Below are the restrictions for standard passenger vehicles:

  • Windshield:
    • All window tint or other sunscreen device must end at the AS-1 line or 5 inches below the top.
    • Red, amber, and blue colors are not allowed.
    • A light transmittance of 25% or more is required.
    • A luminous reflectance of 25% or less is required.
  • Side windows:
    • To the right and left of the driver:
      • A light transmittance of 25% or more is required.
      • A luminous reflectance of 25% or less is required.
    • To the rear of the driver:
      • No laws or regulations.
  • Rear-facing windows:
    • No restrictions as long as the vehicle is equipped with side mirrors that reflect for a distance of at least 200 feet from the rear.
    • If no side mirrors are not present, the window must:
      • Have a light transmittance of 25% or more.
      • Have a luminous reflectance of 25% or less.

Exemptions to these laws include:

  • For-hire vehicles, such as:
    • Taxis.
    • Limousines.
    • Buses.
  • Law-enforcement vehicles.
  • Individuals with medical conditions who require limited exposure to sunlight.
    • Medical documentation is required.

Unattended Children & Pets in Cars

Because of the increased risk of heat stroke, heat exhaustion, and other medical conditions that may lead to permanent disability or death, Texas law prohibits you from leaving children of a certain age unattended while inside a motor vehicle.

Do not leave a child inside a vehicle for more than 5 minutes if:

  • He or she is under 7 years old.
  • The child is NOT attended by a person at least 14 years old.

These crimes qualify as a Class C misdemeanor and will be punished accordingly.

Though there are no statutes addressing the issue of unattended animals, Texas does have animal cruelty laws.
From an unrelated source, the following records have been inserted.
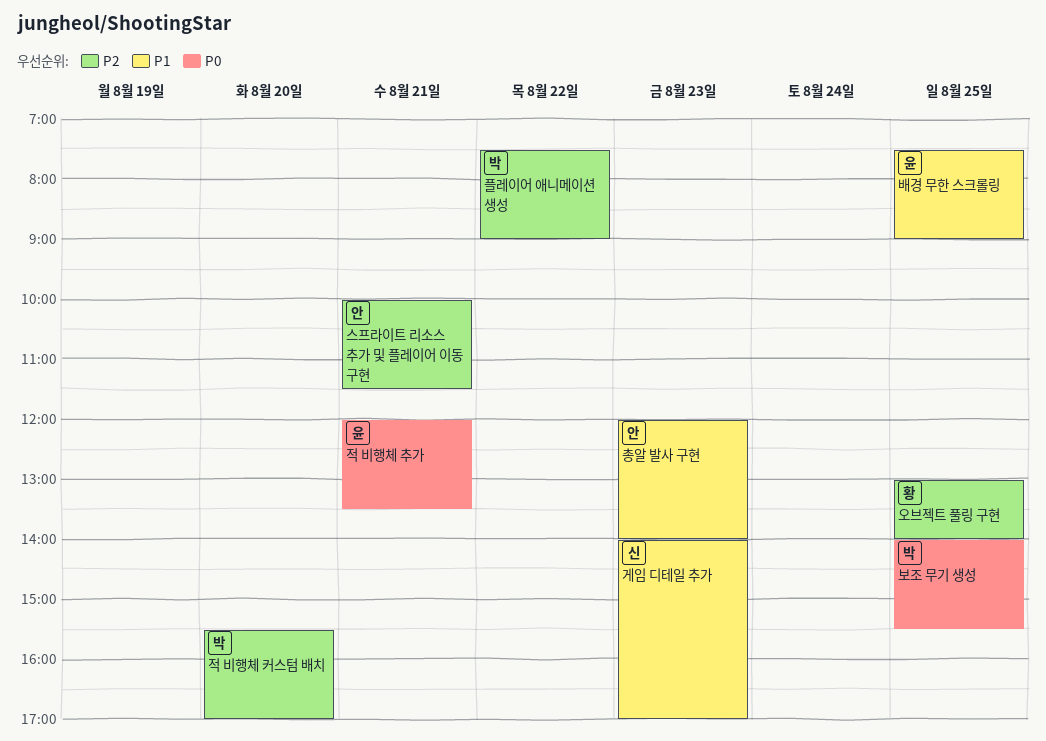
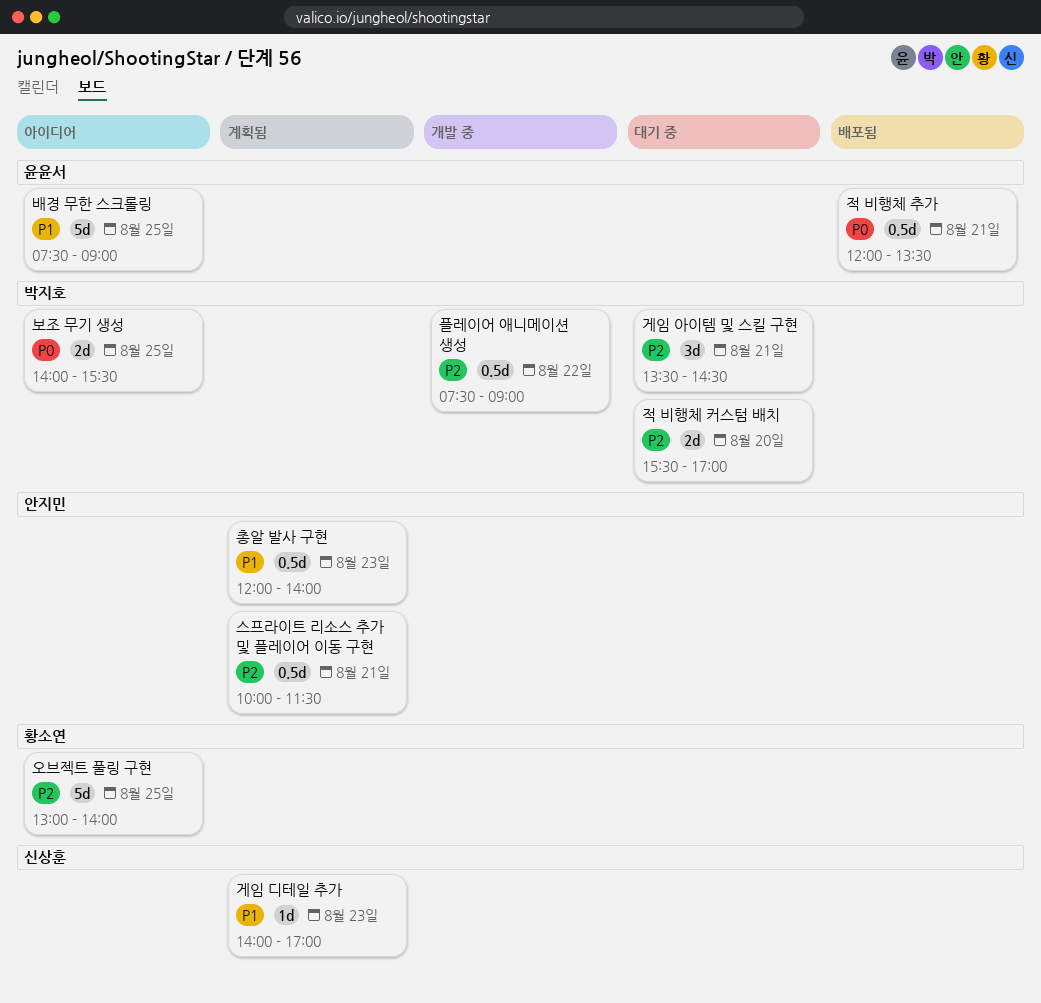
게임 아이템 및 스킬 구현: none -> present

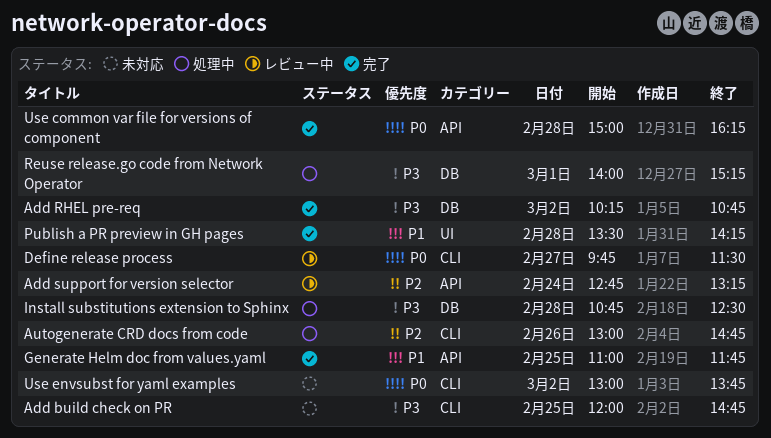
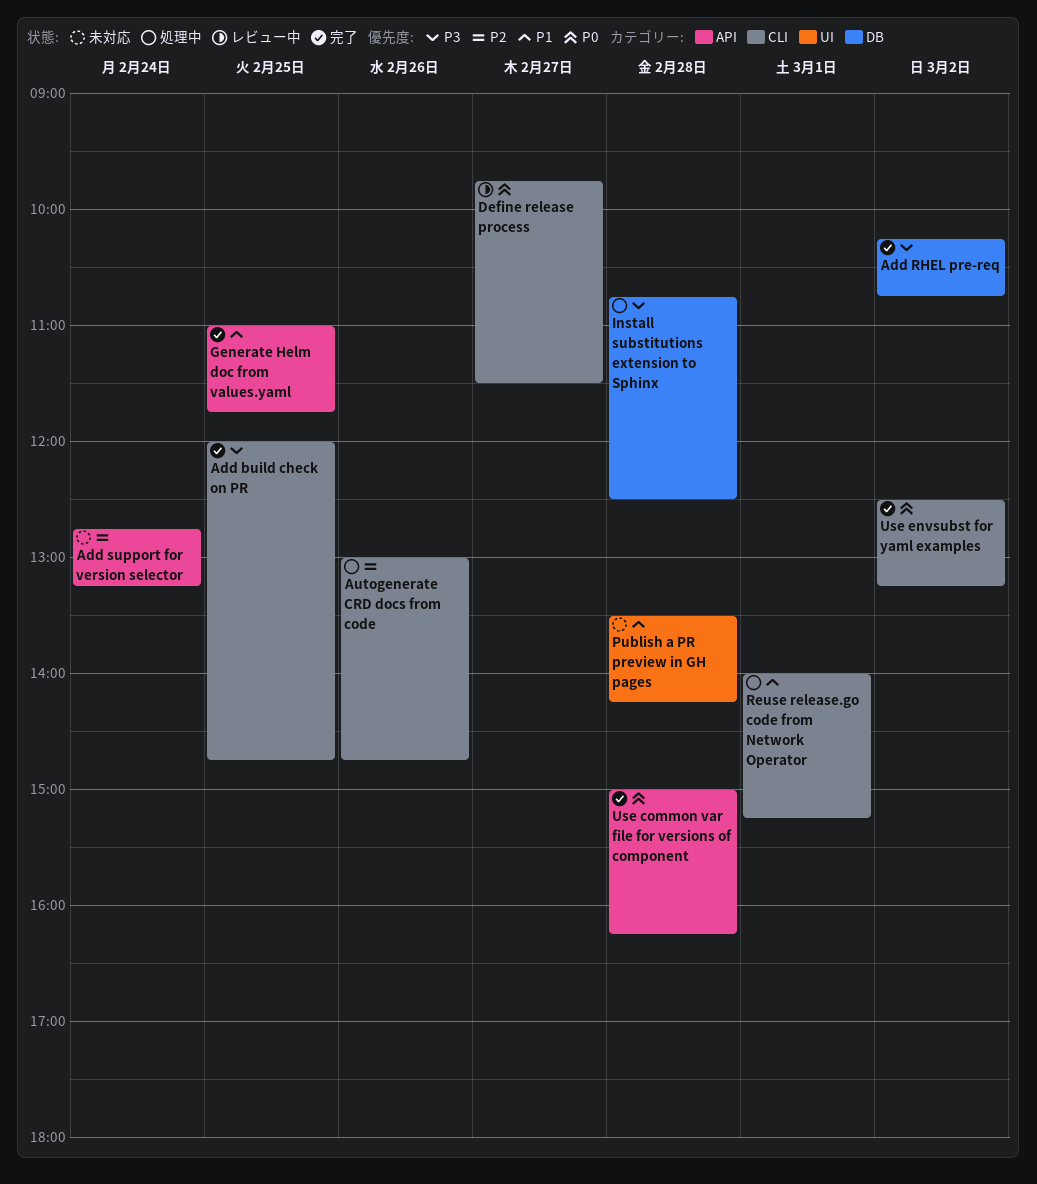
Add build check on PR, status: 未対応 -> 完了
Add support for version selector, status: レビュー中 -> 未対応
Publish a PR preview in GH pages, status: 完了 -> 未対応
Reuse release.go code from Network Operator, priority: P3 -> P1
Reuse release.go code from Network Operator, label: DB -> CLI
Use envsubst for yaml examples, status: 未対応 -> 完了
Use envsubst for yaml examples, begins: 13:00 -> 12:30
Use envsubst for yaml examples, ends: 13:45 -> 13:15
Leaving pets inside of vehicles under extreme conditions could qualify as a punishable offense.

TX Motorcycle & Bicycle Helmet Laws

While riding a motorcycle in Texas, a helmet is not required as long as you:

  • Are 21 years old or older.
  • Have a health insurance plan covering injuries suffered in a motorcycle accident.
  • Have successfully completed a motorcycle operator training and safety course.

Laws requiring the use of a helmet while riding a bicycle can vary depending on your city or county of residence. Please check with your local law enforcement for more information.

Texas Headlight Laws

All motor vehicles must have 2 working headlights that shine white in color. Do not install any features that may obstruct the headlight such as a cover or grill.

Turn on your headlights from 30 minutes after sunset to 30 minutes before sunrise, or anytime when visibility is less than 1,000 feet.

  • Motorcyclists: Turn on your headlights during the daytime to increase your visibility to cars and trucks.
  • Bicyclists: Use a light on the front of your bike and a red light or reflector on the back at night.